The key requirements for the ENSRainbow instance are:

  • Co-location with the ENSIndexer instance: to minimize requests latency and maximize throughput.
  • Sufficient disk space: to store the ENSRainbow database. The exact disk space required will depend on the label set config you set for the ENSRainbow instance. For example, you may need at least 55 GB to serve the searchlight label set.

After the initial backfill is complete, the resource requirements for indexing live ENS data are significantly lower as there are way fewer events to process and index at any given time compared to the backfill. The key requirements for indexing live ENS data remain the same when it comes to Fast network connections among ENSIndexer, ENSRainbow, and ENSDb, but the overall resource requirements are much more manageable and can be handled by more modest infrastructure.
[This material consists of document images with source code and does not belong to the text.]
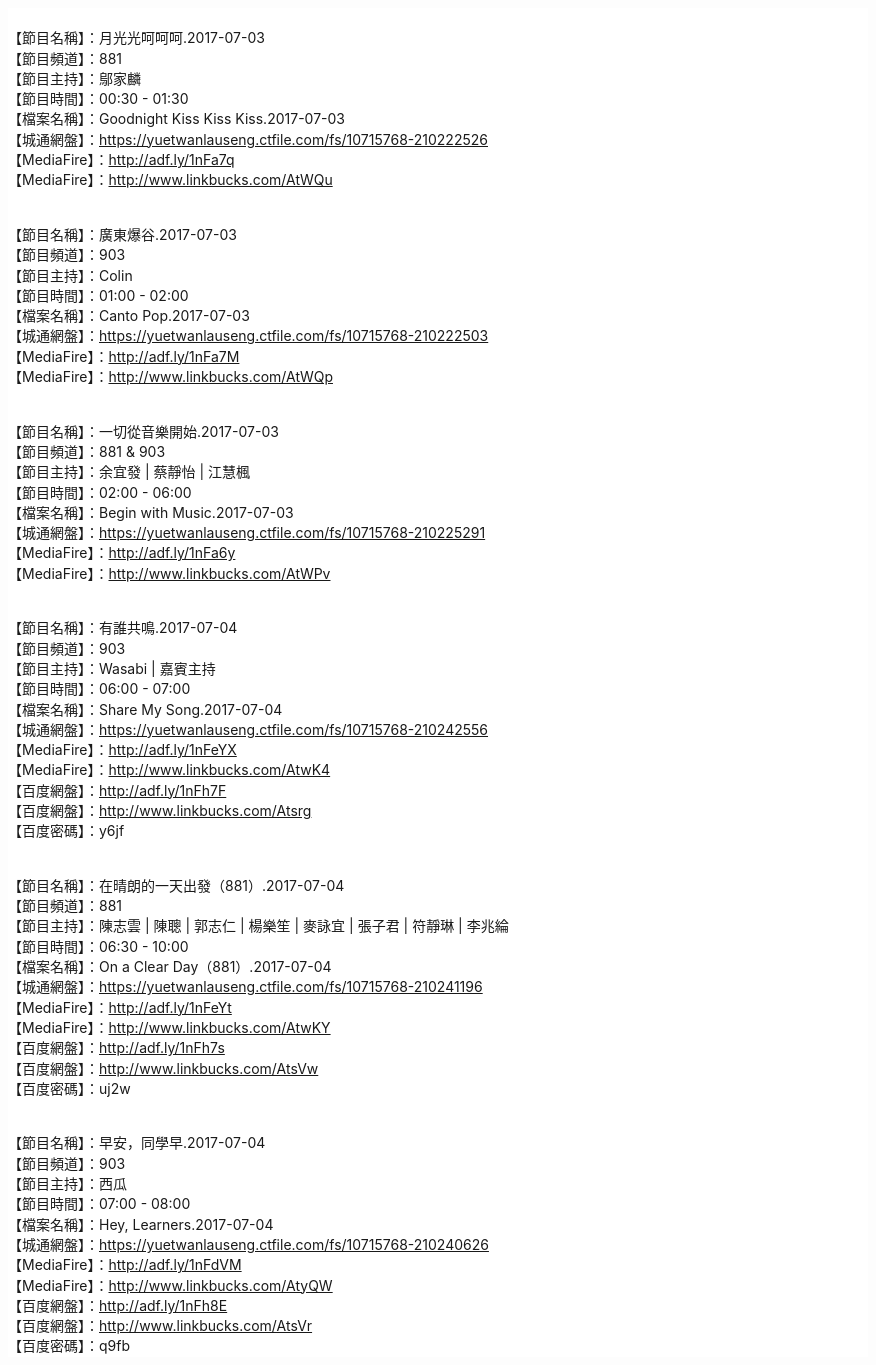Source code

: <br>【節目名稱】：月光光呵呵呵.2017-07-03
<br>【節目頻道】：881
<br>【節目主持】：鄔家麟
<br>【節目時間】：00:30 - 01:30
<br>【檔案名稱】：Goodnight Kiss Kiss Kiss.2017-07-03
<br>【城通網盤】：https://yuetwanlauseng.ctfile.com/fs/10715768-210222526
<br>【MediaFire】：http://adf.ly/1nFa7q
<br>【MediaFire】：http://www.linkbucks.com/AtWQu

<br>【節目名稱】：廣東爆谷.2017-07-03
<br>【節目頻道】：903
<br>【節目主持】：Colin
<br>【節目時間】：01:00 - 02:00
<br>【檔案名稱】：Canto Pop.2017-07-03
<br>【城通網盤】：https://yuetwanlauseng.ctfile.com/fs/10715768-210222503
<br>【MediaFire】：http://adf.ly/1nFa7M
<br>【MediaFire】：http://www.linkbucks.com/AtWQp

<br>【節目名稱】：一切從音樂開始.2017-07-03
<br>【節目頻道】：881 & 903
<br>【節目主持】：余宜發 | 蔡靜怡 | 江慧楓
<br>【節目時間】：02:00 - 06:00
<br>【檔案名稱】：Begin with Music.2017-07-03
<br>【城通網盤】：https://yuetwanlauseng.ctfile.com/fs/10715768-210225291
<br>【MediaFire】：http://adf.ly/1nFa6y
<br>【MediaFire】：http://www.linkbucks.com/AtWPv

<br>【節目名稱】：有誰共鳴.2017-07-04
<br>【節目頻道】：903
<br>【節目主持】：Wasabi | 嘉賓主持
<br>【節目時間】：06:00 - 07:00 
<br>【檔案名稱】：Share My Song.2017-07-04
<br>【城通網盤】：https://yuetwanlauseng.ctfile.com/fs/10715768-210242556
<br>【MediaFire】：http://adf.ly/1nFeYX
<br>【MediaFire】：http://www.linkbucks.com/AtwK4
<br>【百度網盤】：http://adf.ly/1nFh7F
<br>【百度網盤】：http://www.linkbucks.com/Atsrg
<br>【百度密碼】：y6jf

<br>【節目名稱】：在晴朗的一天出發（881）.2017-07-04
<br>【節目頻道】：881
<br>【節目主持】：陳志雲 | 陳聰 | 郭志仁 | 楊樂笙 | 麥詠宜 | 張子君 | 符靜琳 | 李兆綸
<br>【節目時間】：06:30 - 10:00
<br>【檔案名稱】：On a Clear Day（881）.2017-07-04
<br>【城通網盤】：https://yuetwanlauseng.ctfile.com/fs/10715768-210241196
<br>【MediaFire】：http://adf.ly/1nFeYt
<br>【MediaFire】：http://www.linkbucks.com/AtwKY
<br>【百度網盤】：http://adf.ly/1nFh7s
<br>【百度網盤】：http://www.linkbucks.com/AtsVw
<br>【百度密碼】：uj2w

<br>【節目名稱】：早安，同學早.2017-07-04
<br>【節目頻道】：903
<br>【節目主持】：西瓜
<br>【節目時間】：07:00 - 08:00
<br>【檔案名稱】：Hey, Learners.2017-07-04
<br>【城通網盤】：https://yuetwanlauseng.ctfile.com/fs/10715768-210240626
<br>【MediaFire】：http://adf.ly/1nFdVM
<br>【MediaFire】：http://www.linkbucks.com/AtyQW
<br>【百度網盤】：http://adf.ly/1nFh8E
<br>【百度網盤】：http://www.linkbucks.com/AtsVr
<br>【百度密碼】：q9fb
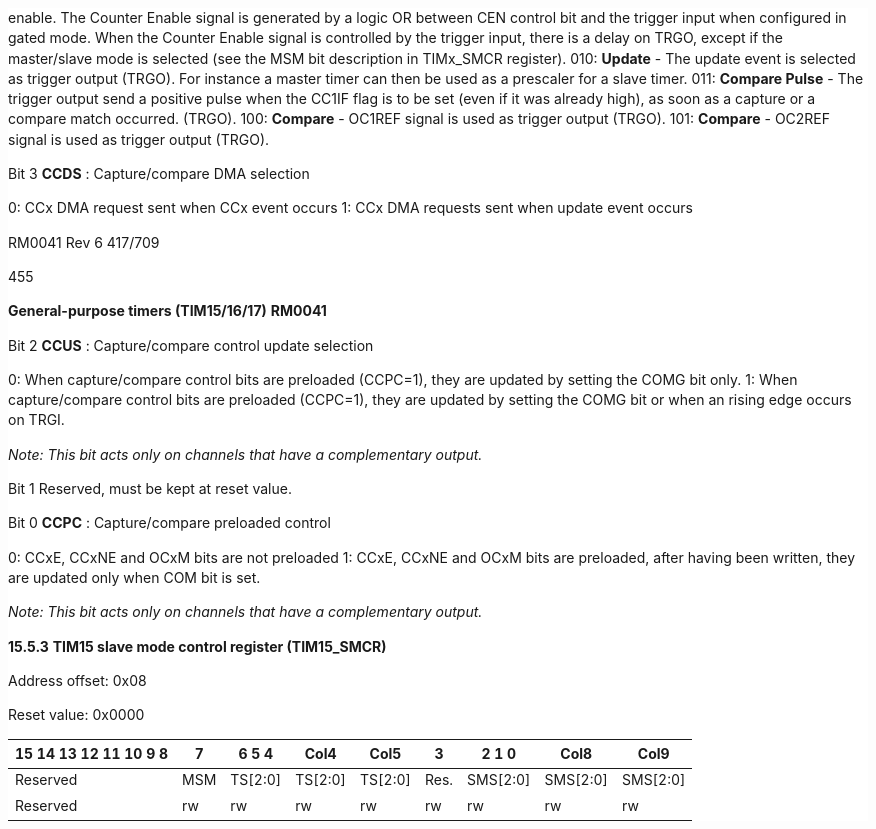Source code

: enable. The Counter Enable signal is generated by a logic OR between CEN control bit and
the trigger input when configured in gated mode. When the Counter Enable signal is
controlled by the trigger input, there is a delay on TRGO, except if the master/slave mode is
selected (see the MSM bit description in TIMx_SMCR register).
010: **Update**             - The update event is selected as trigger output (TRGO). For instance a master
timer can then be used as a prescaler for a slave timer.
011: **Compare Pulse**             - The trigger output send a positive pulse when the CC1IF flag is to be
set (even if it was already high), as soon as a capture or a compare match occurred.
(TRGO).
100: **Compare**             - OC1REF signal is used as trigger output (TRGO).
101: **Compare**             - OC2REF signal is used as trigger output (TRGO).


Bit 3 **CCDS** : Capture/compare DMA selection

0: CCx DMA request sent when CCx event occurs
1: CCx DMA requests sent when update event occurs


RM0041 Rev 6 417/709



455


**General-purpose timers (TIM15/16/17)** **RM0041**


Bit 2 **CCUS** : Capture/compare control update selection

0: When capture/compare control bits are preloaded (CCPC=1), they are updated by setting
the COMG bit only.
1: When capture/compare control bits are preloaded (CCPC=1), they are updated by setting
the COMG bit or when an rising edge occurs on TRGI.

_Note: This bit acts only on channels that have a complementary output._


Bit 1 Reserved, must be kept at reset value.


Bit 0 **CCPC** : Capture/compare preloaded control

0: CCxE, CCxNE and OCxM bits are not preloaded
1: CCxE, CCxNE and OCxM bits are preloaded, after having been written, they are updated
only when COM bit is set.

_Note: This bit acts only on channels that have a complementary output._


**15.5.3** **TIM15 slave mode control register (TIM15_SMCR)**


Address offset: 0x08


Reset value: 0x0000

|15 14 13 12 11 10 9 8|7|6 5 4|Col4|Col5|3|2 1 0|Col8|Col9|
|---|---|---|---|---|---|---|---|---|
|Reserved|MSM|TS[2:0]|TS[2:0]|TS[2:0]|Res.|SMS[2:0]|SMS[2:0]|SMS[2:0]|
|Reserved|rw|rw|rw|rw|rw|rw|rw|rw|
ENSNode serves API requests through the ENSApi instance, which queries the indexed ENS data stored in the ENSDb instance. Depending on the volume of API requests and the complexity of the queries, you may need to consider scaling your infrastructure to ensure that the ENSApi instance can handle the load and provide fast responses. This may involve optimizing database queries, implementing caching strategies, or scaling the ENSApi instance horizontally by running multiple instances behind a load balancer.

Deploying ENSNode from scratch can be costly (i.e. high use of RPC credits) and time-consuming (i.e. it can take several days or weeks to complete the initial backfill). You may wonder:

  • What if I could avoid fetching all historical onchain events from an RPC Provider?
  • What if I could skip the long indexing time?

To optimize resource usage and costs, you can consider a hybrid setup where the initial backfill is performed on a more powerful machine (e.g. a cloud instance with high CPU performance and fast network connections), and then switch to a more modest machine for indexing live ENS data once the backfill is complete. This approach allows you to efficiently manage resources while ensuring that your ENSNode instance remains responsive and up-to-date with the latest ENS events.